[Collected data]
---*---
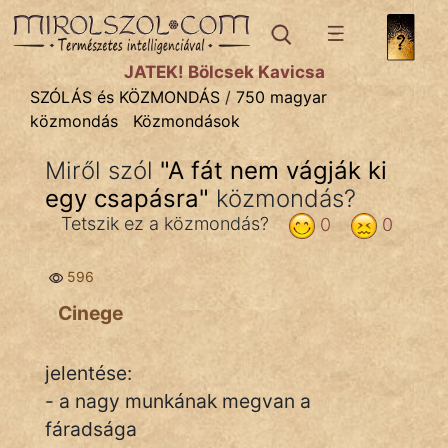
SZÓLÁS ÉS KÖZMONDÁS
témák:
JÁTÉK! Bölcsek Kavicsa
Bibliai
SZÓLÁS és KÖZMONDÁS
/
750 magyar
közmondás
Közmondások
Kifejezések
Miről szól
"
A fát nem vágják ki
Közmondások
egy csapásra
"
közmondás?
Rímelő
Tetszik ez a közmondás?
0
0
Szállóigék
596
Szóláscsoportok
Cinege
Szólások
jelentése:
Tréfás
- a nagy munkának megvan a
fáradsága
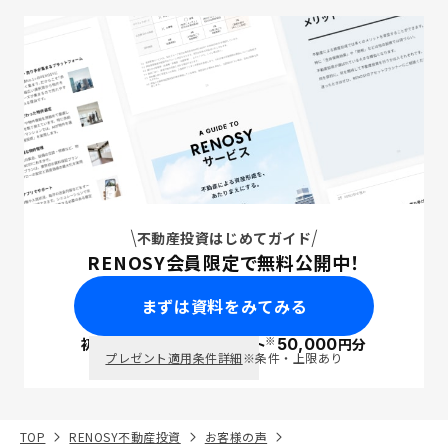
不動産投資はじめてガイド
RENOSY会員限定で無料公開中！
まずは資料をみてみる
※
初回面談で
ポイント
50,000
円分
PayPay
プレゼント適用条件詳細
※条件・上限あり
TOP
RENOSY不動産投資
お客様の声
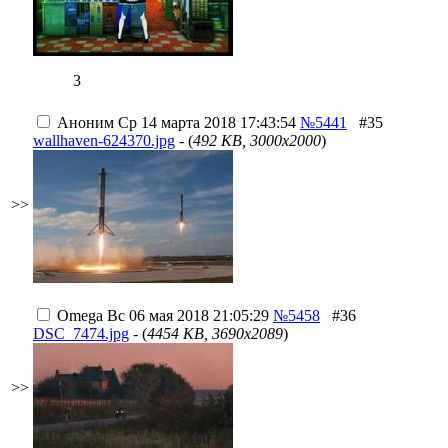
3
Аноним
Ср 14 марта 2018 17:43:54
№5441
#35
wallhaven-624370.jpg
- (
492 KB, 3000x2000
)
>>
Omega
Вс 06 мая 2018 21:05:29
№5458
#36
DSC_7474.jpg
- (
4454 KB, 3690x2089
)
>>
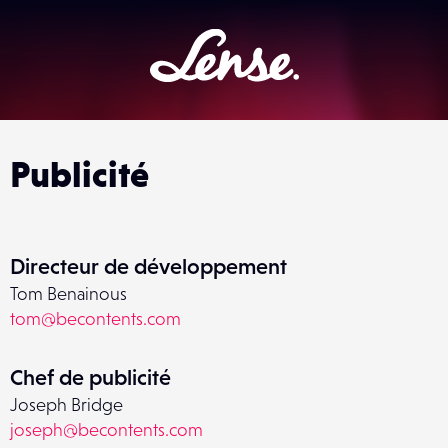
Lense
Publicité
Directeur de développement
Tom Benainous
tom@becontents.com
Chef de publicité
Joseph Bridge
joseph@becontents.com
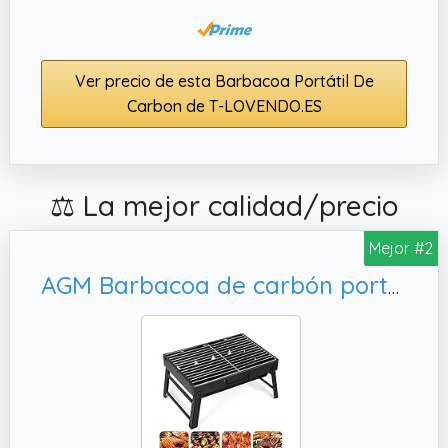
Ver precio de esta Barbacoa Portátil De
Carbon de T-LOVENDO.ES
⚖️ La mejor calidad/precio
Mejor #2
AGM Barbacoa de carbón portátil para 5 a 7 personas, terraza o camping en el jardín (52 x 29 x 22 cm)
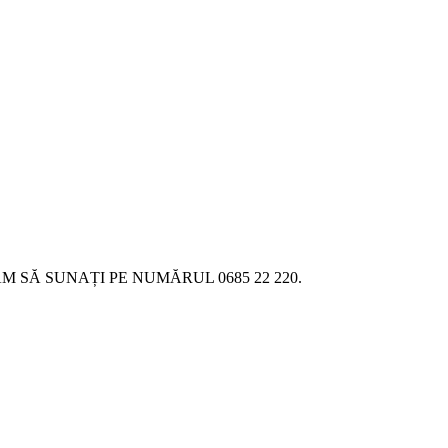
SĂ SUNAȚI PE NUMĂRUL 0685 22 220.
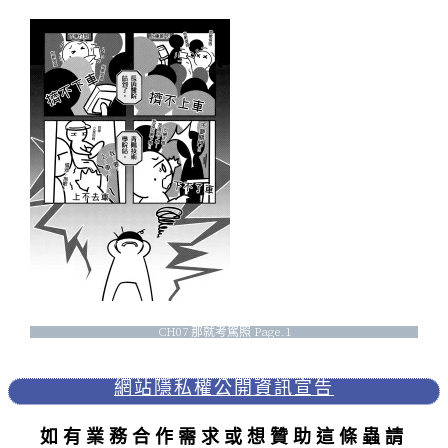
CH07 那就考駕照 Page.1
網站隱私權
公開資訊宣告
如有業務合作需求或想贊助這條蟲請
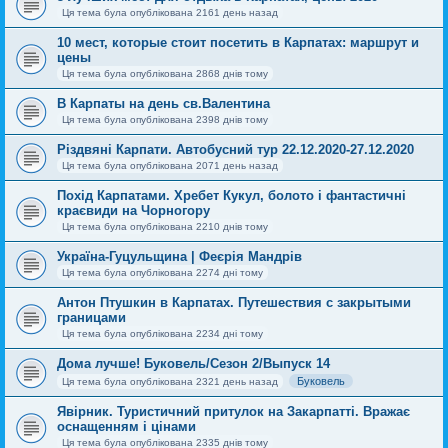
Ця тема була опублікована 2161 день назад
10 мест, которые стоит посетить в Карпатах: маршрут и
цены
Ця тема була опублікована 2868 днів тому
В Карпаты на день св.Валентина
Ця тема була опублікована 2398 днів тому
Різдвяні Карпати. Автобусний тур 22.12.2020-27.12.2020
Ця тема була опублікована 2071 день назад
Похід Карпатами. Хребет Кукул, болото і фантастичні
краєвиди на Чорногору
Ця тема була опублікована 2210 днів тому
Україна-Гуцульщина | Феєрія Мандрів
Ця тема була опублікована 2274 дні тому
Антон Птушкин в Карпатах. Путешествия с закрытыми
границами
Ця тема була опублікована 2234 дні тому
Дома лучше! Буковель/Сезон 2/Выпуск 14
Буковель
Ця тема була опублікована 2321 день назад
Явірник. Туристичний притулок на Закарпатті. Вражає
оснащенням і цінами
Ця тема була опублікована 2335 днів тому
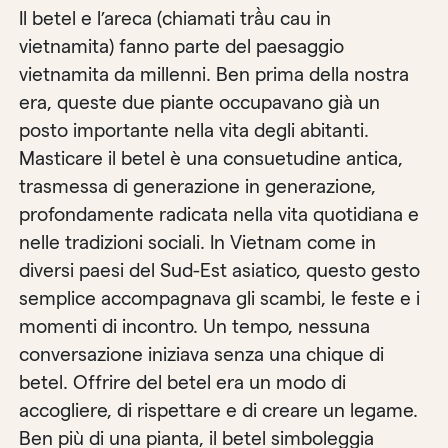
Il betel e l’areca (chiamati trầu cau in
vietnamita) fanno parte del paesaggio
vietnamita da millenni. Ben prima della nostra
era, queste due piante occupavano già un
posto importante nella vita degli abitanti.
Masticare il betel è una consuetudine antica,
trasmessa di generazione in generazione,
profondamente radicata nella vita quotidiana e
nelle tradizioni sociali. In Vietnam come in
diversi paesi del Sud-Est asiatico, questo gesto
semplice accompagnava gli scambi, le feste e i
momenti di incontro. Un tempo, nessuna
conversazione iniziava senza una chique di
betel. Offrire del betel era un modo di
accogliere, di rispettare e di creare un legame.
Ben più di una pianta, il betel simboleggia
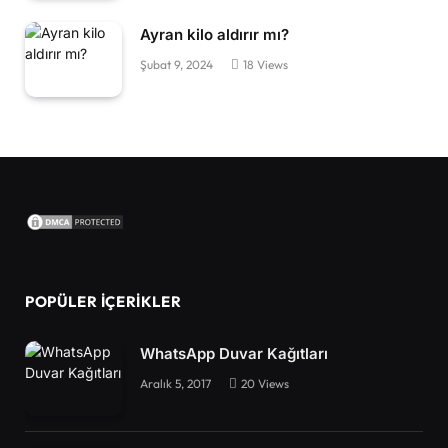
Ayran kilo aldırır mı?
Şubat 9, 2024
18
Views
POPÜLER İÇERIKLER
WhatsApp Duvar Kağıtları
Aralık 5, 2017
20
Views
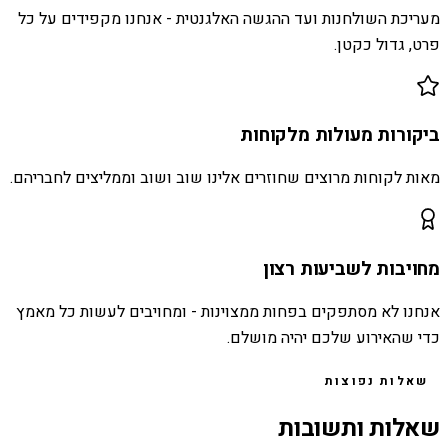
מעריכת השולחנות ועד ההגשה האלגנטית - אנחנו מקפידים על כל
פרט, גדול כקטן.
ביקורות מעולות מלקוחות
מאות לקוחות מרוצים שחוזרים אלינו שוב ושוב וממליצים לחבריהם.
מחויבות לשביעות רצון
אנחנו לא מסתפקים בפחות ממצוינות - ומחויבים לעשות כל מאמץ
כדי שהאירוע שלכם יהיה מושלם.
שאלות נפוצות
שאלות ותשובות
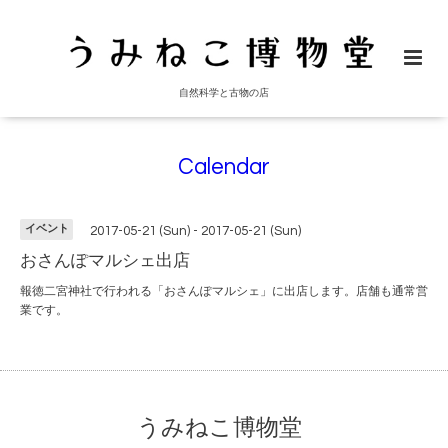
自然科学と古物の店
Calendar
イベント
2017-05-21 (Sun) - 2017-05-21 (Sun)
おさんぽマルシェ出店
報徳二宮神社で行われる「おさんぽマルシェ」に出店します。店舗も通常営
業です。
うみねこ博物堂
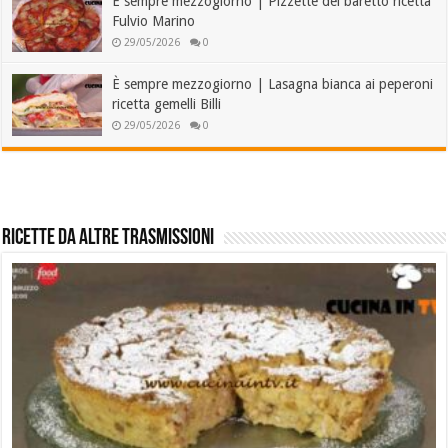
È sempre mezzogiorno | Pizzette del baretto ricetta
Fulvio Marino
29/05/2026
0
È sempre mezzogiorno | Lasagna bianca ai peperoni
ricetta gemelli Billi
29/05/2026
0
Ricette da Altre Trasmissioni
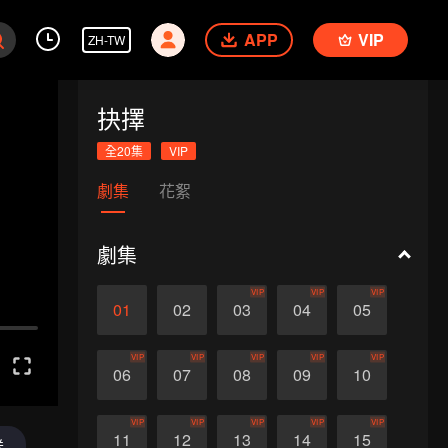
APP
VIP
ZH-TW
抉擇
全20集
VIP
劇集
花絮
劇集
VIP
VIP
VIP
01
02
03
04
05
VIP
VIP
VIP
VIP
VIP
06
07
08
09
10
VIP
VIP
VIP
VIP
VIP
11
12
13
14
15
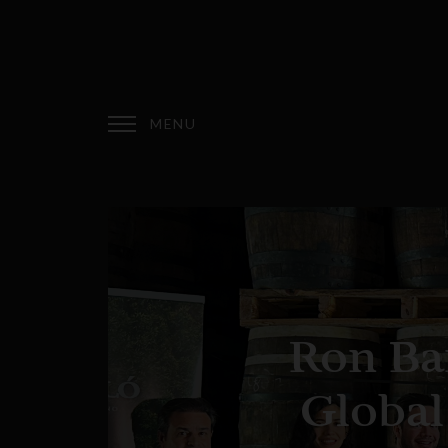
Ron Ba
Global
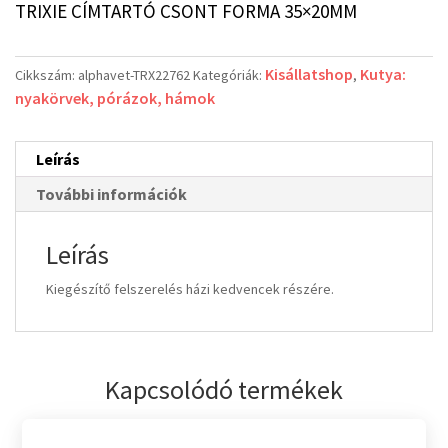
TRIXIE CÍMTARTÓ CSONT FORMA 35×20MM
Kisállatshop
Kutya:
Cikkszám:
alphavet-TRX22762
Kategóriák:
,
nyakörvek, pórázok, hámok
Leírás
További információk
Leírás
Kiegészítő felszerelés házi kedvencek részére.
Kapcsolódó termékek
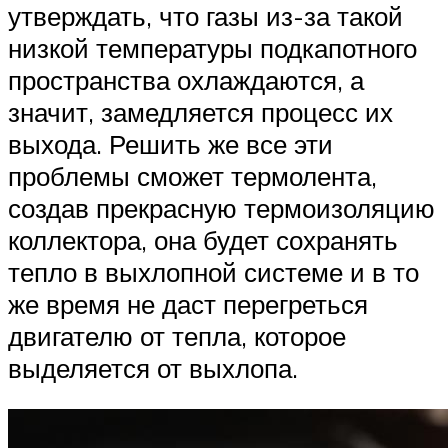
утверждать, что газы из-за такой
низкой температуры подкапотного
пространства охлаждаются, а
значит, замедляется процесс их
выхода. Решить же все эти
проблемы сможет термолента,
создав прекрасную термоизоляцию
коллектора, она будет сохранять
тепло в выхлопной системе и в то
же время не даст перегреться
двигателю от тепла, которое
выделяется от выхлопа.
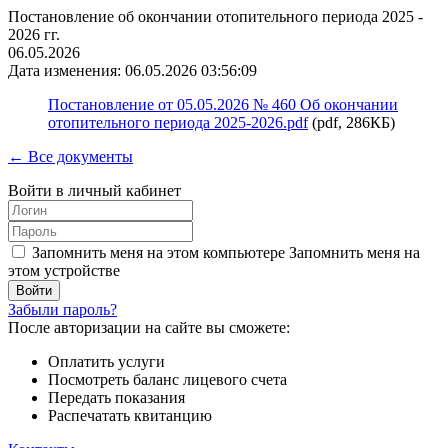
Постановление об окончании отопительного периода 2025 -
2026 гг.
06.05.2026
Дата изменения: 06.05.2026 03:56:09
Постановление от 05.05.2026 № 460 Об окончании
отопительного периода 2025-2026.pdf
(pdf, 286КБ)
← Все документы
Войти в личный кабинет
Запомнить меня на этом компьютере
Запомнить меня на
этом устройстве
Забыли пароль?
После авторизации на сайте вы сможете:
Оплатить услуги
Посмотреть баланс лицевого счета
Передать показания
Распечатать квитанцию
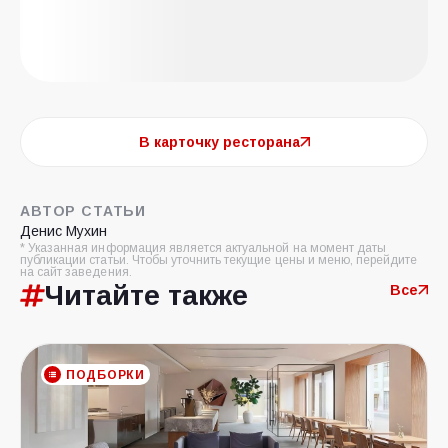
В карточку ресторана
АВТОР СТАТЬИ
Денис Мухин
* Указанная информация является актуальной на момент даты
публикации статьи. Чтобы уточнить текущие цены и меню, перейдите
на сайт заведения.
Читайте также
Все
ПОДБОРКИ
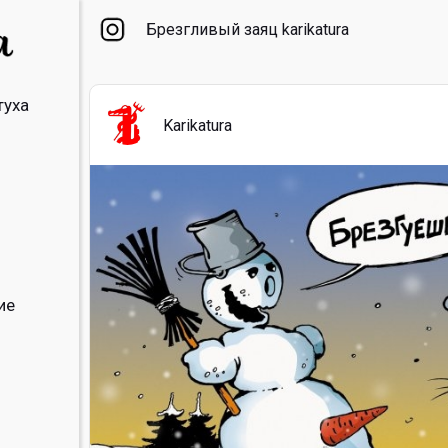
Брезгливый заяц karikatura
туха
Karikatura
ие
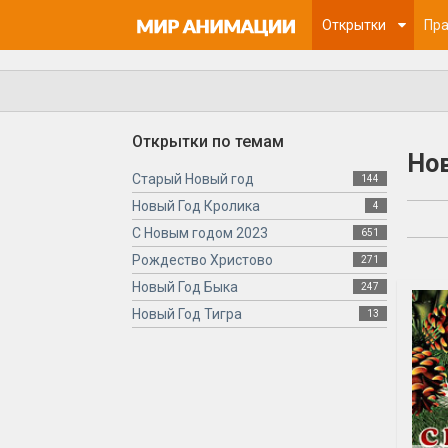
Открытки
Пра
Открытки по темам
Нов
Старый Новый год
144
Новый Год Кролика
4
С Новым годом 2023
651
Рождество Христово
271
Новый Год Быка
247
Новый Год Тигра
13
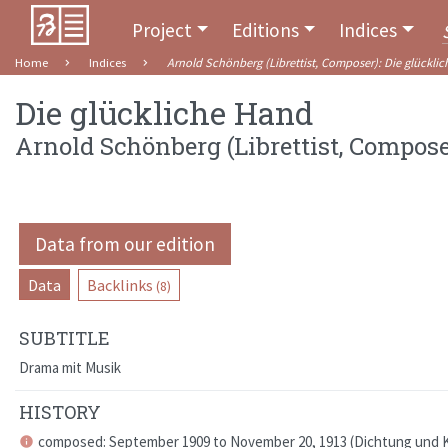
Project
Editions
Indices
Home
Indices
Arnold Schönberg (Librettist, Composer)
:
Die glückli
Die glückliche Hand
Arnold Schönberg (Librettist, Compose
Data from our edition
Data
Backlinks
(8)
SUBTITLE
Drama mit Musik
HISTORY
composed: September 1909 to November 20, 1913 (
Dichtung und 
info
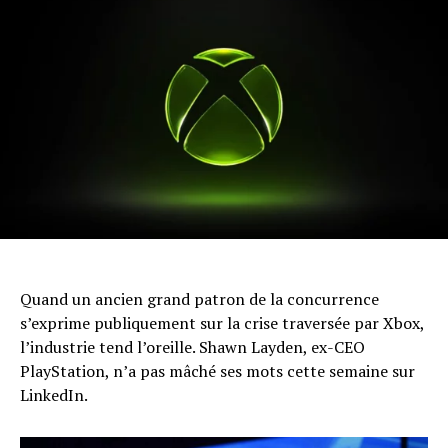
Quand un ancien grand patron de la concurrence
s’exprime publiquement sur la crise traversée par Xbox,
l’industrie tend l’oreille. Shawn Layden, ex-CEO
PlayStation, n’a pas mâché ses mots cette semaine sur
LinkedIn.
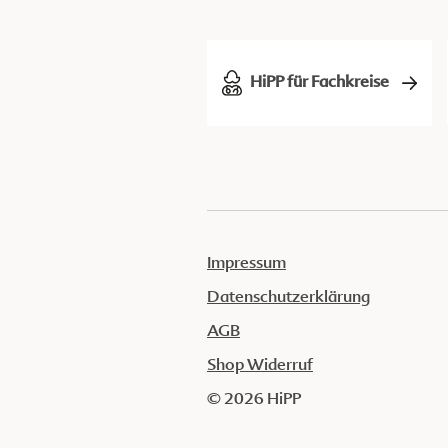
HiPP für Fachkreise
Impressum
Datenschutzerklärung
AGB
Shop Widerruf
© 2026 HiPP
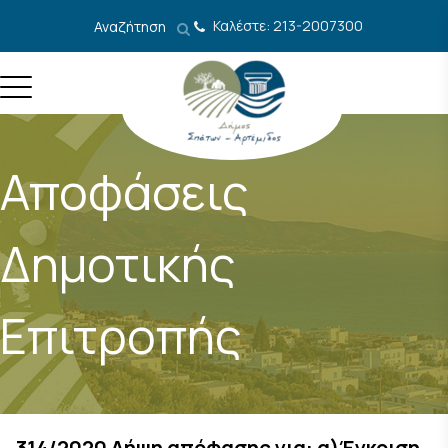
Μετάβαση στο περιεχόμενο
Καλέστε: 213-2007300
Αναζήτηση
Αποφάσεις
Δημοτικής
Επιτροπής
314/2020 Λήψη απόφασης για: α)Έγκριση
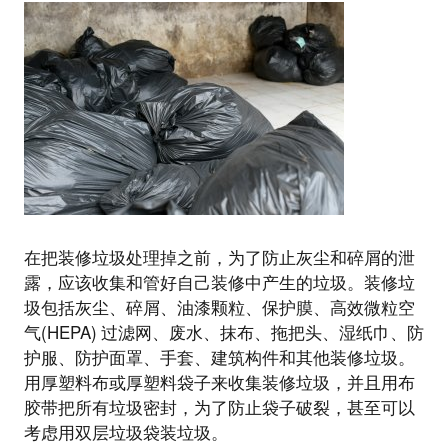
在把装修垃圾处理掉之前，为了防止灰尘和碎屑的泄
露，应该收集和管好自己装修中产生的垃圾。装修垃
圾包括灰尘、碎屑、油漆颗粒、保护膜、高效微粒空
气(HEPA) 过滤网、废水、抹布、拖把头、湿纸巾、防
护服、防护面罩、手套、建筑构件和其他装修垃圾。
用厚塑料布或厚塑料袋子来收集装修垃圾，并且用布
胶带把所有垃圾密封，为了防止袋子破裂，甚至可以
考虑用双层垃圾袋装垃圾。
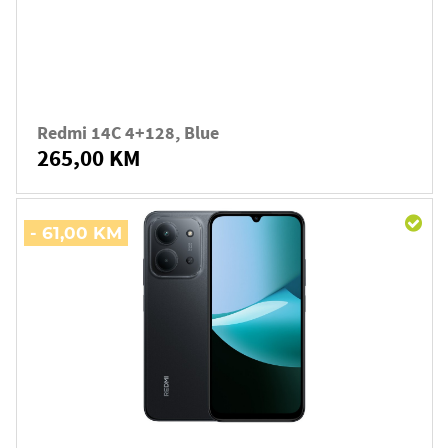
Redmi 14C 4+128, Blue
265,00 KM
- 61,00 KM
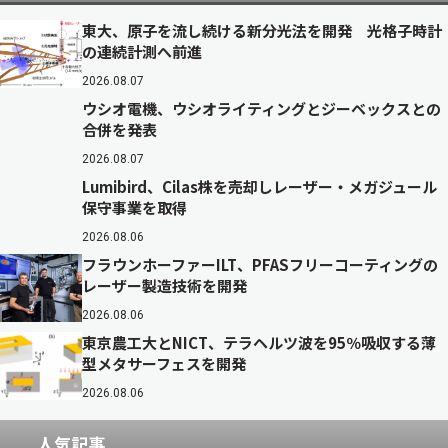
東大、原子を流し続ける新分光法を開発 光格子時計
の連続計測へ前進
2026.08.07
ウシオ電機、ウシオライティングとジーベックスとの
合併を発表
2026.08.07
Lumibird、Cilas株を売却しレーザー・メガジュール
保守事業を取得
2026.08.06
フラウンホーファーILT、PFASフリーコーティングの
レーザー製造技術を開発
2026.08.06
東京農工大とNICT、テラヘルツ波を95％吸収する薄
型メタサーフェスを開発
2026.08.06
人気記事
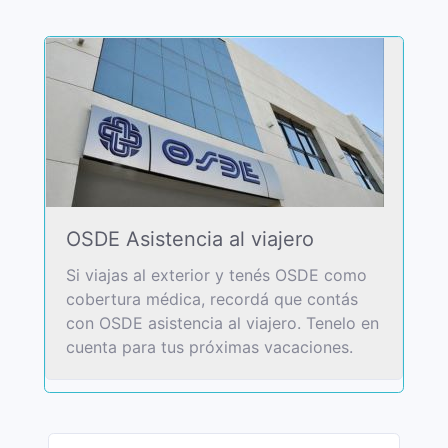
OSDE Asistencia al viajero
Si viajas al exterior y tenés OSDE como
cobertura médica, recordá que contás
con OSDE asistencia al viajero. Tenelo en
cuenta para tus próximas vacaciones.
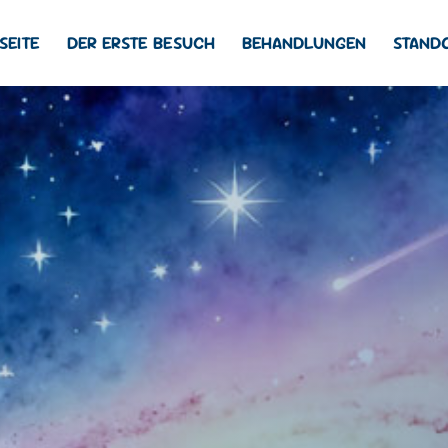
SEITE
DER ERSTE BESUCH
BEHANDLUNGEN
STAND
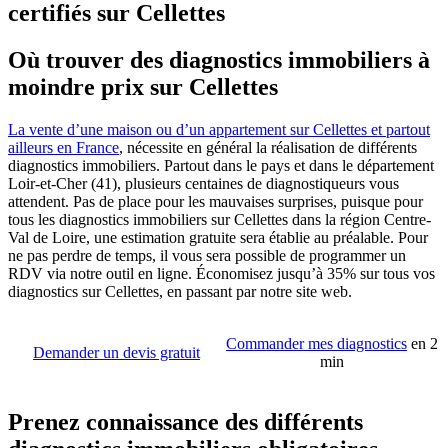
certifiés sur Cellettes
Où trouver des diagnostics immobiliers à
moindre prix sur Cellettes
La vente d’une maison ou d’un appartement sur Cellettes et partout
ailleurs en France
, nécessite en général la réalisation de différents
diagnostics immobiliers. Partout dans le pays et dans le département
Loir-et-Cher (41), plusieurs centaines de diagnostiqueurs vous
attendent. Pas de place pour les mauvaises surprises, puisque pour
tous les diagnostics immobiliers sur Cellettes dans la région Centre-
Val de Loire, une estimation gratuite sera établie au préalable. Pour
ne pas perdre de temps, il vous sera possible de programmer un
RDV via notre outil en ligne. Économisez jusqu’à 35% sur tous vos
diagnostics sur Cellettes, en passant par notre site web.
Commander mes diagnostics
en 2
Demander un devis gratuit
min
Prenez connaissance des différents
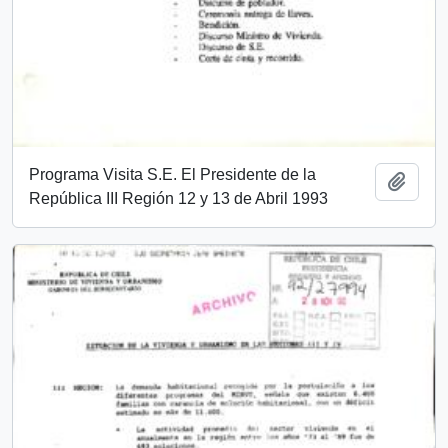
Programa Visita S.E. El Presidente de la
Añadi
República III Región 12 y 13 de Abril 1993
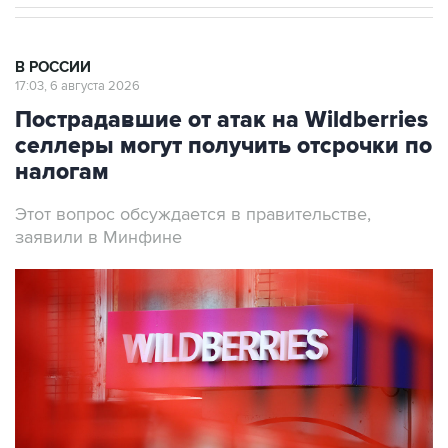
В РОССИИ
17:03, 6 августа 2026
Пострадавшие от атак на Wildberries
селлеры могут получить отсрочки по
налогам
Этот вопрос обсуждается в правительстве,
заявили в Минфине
---*---
:: Problem to solve ::
Please copy the stretch of rows from the line containing "Ayran kilo aldırır mı?" through the line containing "выделяется от выхлопа.", substituting "Reads" for every "Views" and leaving the rest unchanged. Omit the pictures.

:: Result ::
Ayran kilo aldırır mı?
Şubat 9, 2024
18
Reads
POPÜLER İÇERIKLER
WhatsApp Duvar Kağıtları
Aralık 5, 2017
20
Reads
מעריכת השולחנות ועד ההגשה האלגנטית - אנחנו מקפידים על כל
פרט, גדול כקטן.
ביקורות מעולות מלקוחות
מאות לקוחות מרוצים שחוזרים אלינו שוב ושוב וממליצים לחבריהם.
מחויבות לשביעות רצון
אנחנו לא מסתפקים בפחות ממצוינות - ומחויבים לעשות כל מאמץ
כדי שהאירוע שלכם יהיה מושלם.
שאלות נפוצות
שאלות ותשובות
自然科学と古物の店
Calendar
イベント
2017-05-21 (Sun) - 2017-05-21 (Sun)
おさんぽマルシェ出店
報徳二宮神社で行われる「おさんぽマルシェ」に出店します。店舗も通常営
業です。
うみねこ博物堂
È sempre mezzogiorno | Pizzette del baretto ricetta
Fulvio Marino
29/05/2026
0
È sempre mezzogiorno | Lasagna bianca ai peperoni
ricetta gemelli Billi
29/05/2026
0
Ricette da Altre Trasmissioni
APP
VIP
ZH-TW
抉擇
全20集
VIP
劇集
花絮
劇集
VIP
VIP
VIP
01
02
03
04
05
VIP
VIP
VIP
VIP
VIP
06
07
08
09
10
VIP
VIP
VIP
VIP
VIP
11
12
13
14
15
Ron Ba
Global
TRIXIE CÍMTARTÓ CSONT FORMA 35×20MM
Kisállatshop
Kutya:
Cikkszám:
alphavet-TRX22762
Kategóriák:
,
nyakörvek, pórázok, hámok
Leírás
További információk
Leírás
Kiegészítő felszerelés házi kedvencek részére.
Kapcsolódó termékek
утверждать, что газы из-за такой
низкой температуры подкапотного
пространства охлаждаются, а
значит, замедляется процесс их
выхода. Решить же все эти
проблемы сможет термолента,
создав прекрасную термоизоляцию
коллектора, она будет сохранять
тепло в выхлопной системе и в то
же время не даст перегреться
двигателю от тепла, которое
выделяется от выхлопа.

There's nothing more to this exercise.